Here's a panoramic view of the costume shop. They have a mix of industrial and home machines. Obscured by the table in the right is the Merrow industrial serger. Gorgeous! The boxes are for storage of notions, trims, decorations, and other miscellany like handkerchiefs.
The irons are industrial steam presses, and they use ironing tables rather than ironing boards, with hams and sleeve boards for shaping. I was quite jealous of the ironing table.
I was amused by the "Hey Girl" memes on one of the cutting tables. They love Ryan Gosling at Arena Stage...
One of the questions we had for Joe was whether the clothes were made to look good from the stage or up close. He told us that all the clothes were movie ready. When we passed this jacket hanging in the hallway, I knew he was telling the truth. That level of plaid matching blows my mind.
The shop encourages creative solutions. When they wanted to create sort of rough and worn looking garments with a print, they used rusty nails to imprint a pattern onto the hem of a dress. Genius!
I would have loved to have spent a couple hours in the hat storage room with a mirror! There were shelves and shelves of hats arranged by color. They do some of their millinery in-house; I was drooling at their hat blocks and head forms.
Arena is celebrating Italian Culture this year and when we visited was in the process of setting up an exhibit of Italian couture (these enticing shipping crates were in the freight elevator).
It was a wonderful tour. Inevitably for someone who sews, I worked in the costume shop at my college. It was actually a great shop and the theater program at my tiny college is surprisingly professional, but this was definitely a whole new level. Thanks so much to SewDC for organizing and Joe for the tour and the group photo!
All photos are here.
4 comments:
Wow--what an awesome tour! I was so interested to learn that they make clothing that would stand up to knowledgeable scrutiny up close. I always had the notion that theatrical costumes were kind of held together with glue and staples. Obviously I didn't work with the costume department in college. This shop's work is amazing and inspiring. Thanks for sharing it with us!
I work in theatre (I'm a stage manager), so it's always fun to see another theatre's space. Thanks for sharing!
The funniest thing for me as a theatre person who's not in costumes but just sews for fun is how surprised all the costumers are that I'd want to make clothes for myself. The actors were also always shocked to find out I'd made my t-shirt - even though they wore handmade costumes in every show!
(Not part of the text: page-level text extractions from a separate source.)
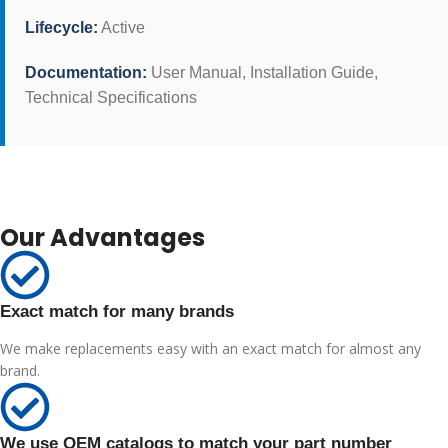
Lifecycle:
Active
Documentation:
User Manual, Installation Guide,
Technical Specifications
Our Advantages
Exact match for many brands
We make replacements easy with an exact match for almost any
brand.
We use OEM catalogs to match your part number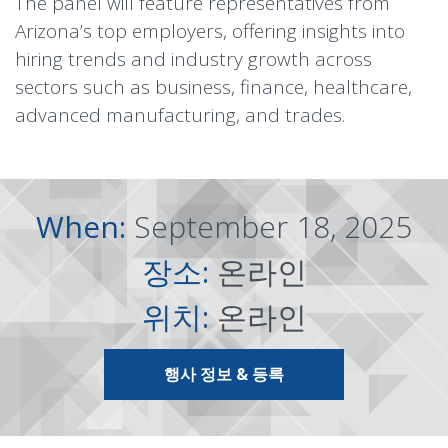
The panel will feature representatives from
Arizona’s top employers, offering insights into
hiring trends and industry growth across
sectors such as business, finance, healthcare,
advanced manufacturing, and trades.
When:
September 18, 2025
장소:
온라인
위치:
온라인
행사 정보 & 등록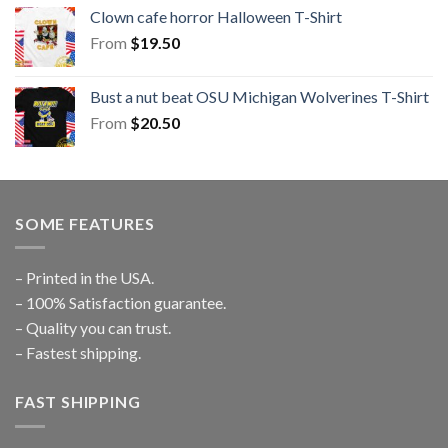
Clown cafe horror Halloween T-Shirt
From
$
19.50
Bust a nut beat OSU Michigan Wolverines T-Shirt
From
$
20.50
SOME FEATURES
– Printed in the USA.
– 100% Satisfaction guarantee.
– Quality you can trust.
– Fastest shipping.
FAST SHIPPING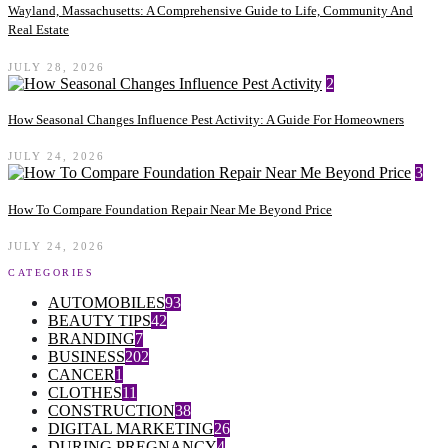
Wayland, Massachusetts: A Comprehensive Guide to Life, Community And
Real Estate
JULY 28, 2026
2
How Seasonal Changes Influence Pest Activity: A Guide For Homeowners
JULY 24, 2026
3
How To Compare Foundation Repair Near Me Beyond Price
JULY 24, 2026
CATEGORIES
AUTOMOBILES
93
BEAUTY TIPS
42
BRANDING
7
BUSINESS
202
CANCER
1
CLOTHES
11
CONSTRUCTION
38
DIGITAL MARKETING
26
DURING PREGNANCY
4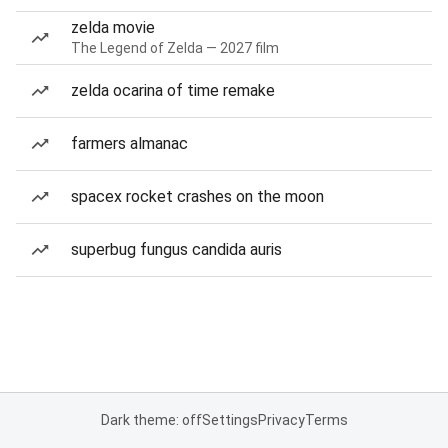
zelda movie
The Legend of Zelda — 2027 film
zelda ocarina of time remake
farmers almanac
spacex rocket crashes on the moon
superbug fungus candida auris
Dark theme: off
Settings
Privacy
Terms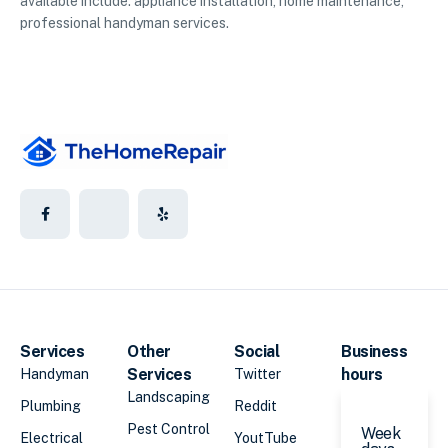
available include: appliance installation, home maintenance,
professional handyman services.
Services
Other
Social
Business
Services
hours
Handyman
Twitter
Landscaping
Plumbing
Reddit
Pest Control
Week
Electrical
YoutTube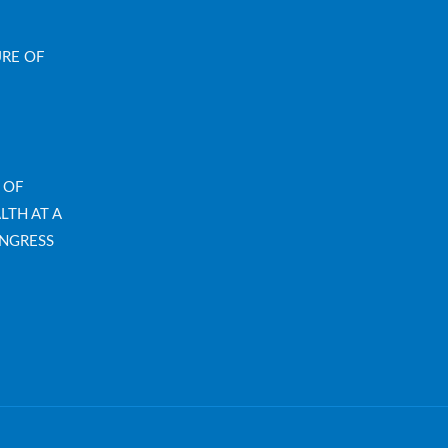
URE OF
 OF
LTH AT A
NGRESS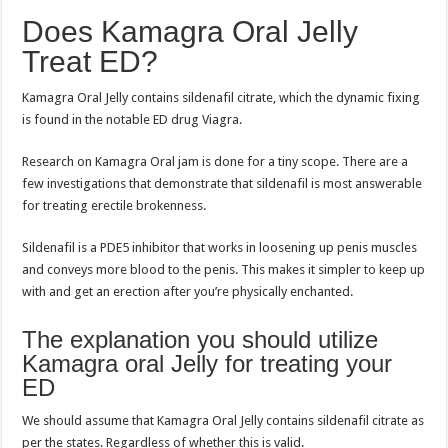
Does Kamagra Oral Jelly
Treat ED?
Kamagra Oral Jelly contains sildenafil citrate, which the dynamic fixing
is found in the notable ED drug Viagra.
Research on Kamagra Oral jam is done for a tiny scope. There are a
few investigations that demonstrate that sildenafil is most answerable
for treating erectile brokenness.
Sildenafil is a PDE5 inhibitor that works in loosening up penis muscles
and conveys more blood to the penis. This makes it simpler to keep up
with and get an erection after you’re physically enchanted.
The explanation you should utilize
Kamagra oral Jelly for treating your
ED
We should assume that Kamagra Oral Jelly contains sildenafil citrate as
per the states. Regardless of whether this is valid.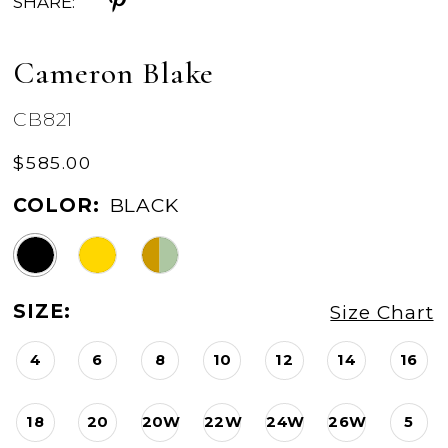
SHARE:
Cameron Blake
CB821
$585.00
COLOR:
BLACK
SIZE:
Size Chart
4
6
8
10
12
14
16
18
20
20W
22W
24W
26W
5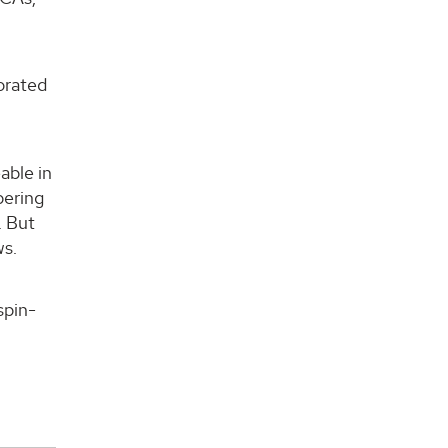
porated
able in
pering
. But
ws.
spin-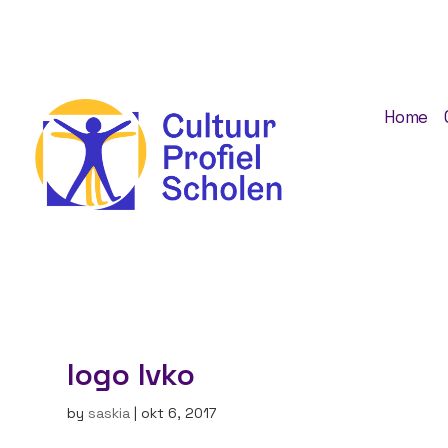
Home
logo Ivko
by
saskia
|
okt 6, 2017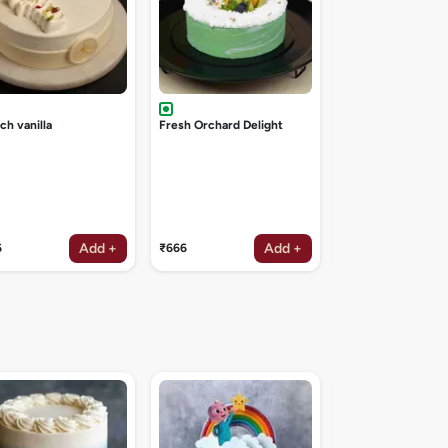
ch vanilla
Fresh Orchard Delight
Add +
Add +
6
₹666
₹1047
Galaxy theme cak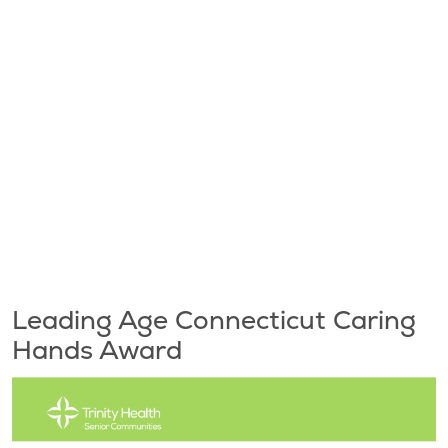
Leading Age Connecticut Caring
Hands Award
I guess it just never occurred to them that anyone would ever make something that wasn't a costume...
I too am impressed by the quality of the garments there - not all theatres are that detail oriented (there's often just not time to build things really well), although they will generally make their best effort because a garment made for one show will be used again in another, or rented out to another theatre. The amount of alterations done for every show boggles the mind. That much hand sewing would drive me crazy!
Wow, this looks like a ton of fun! I love the rust print.
Very cool. I bet you have a tonne of ideas from that visit.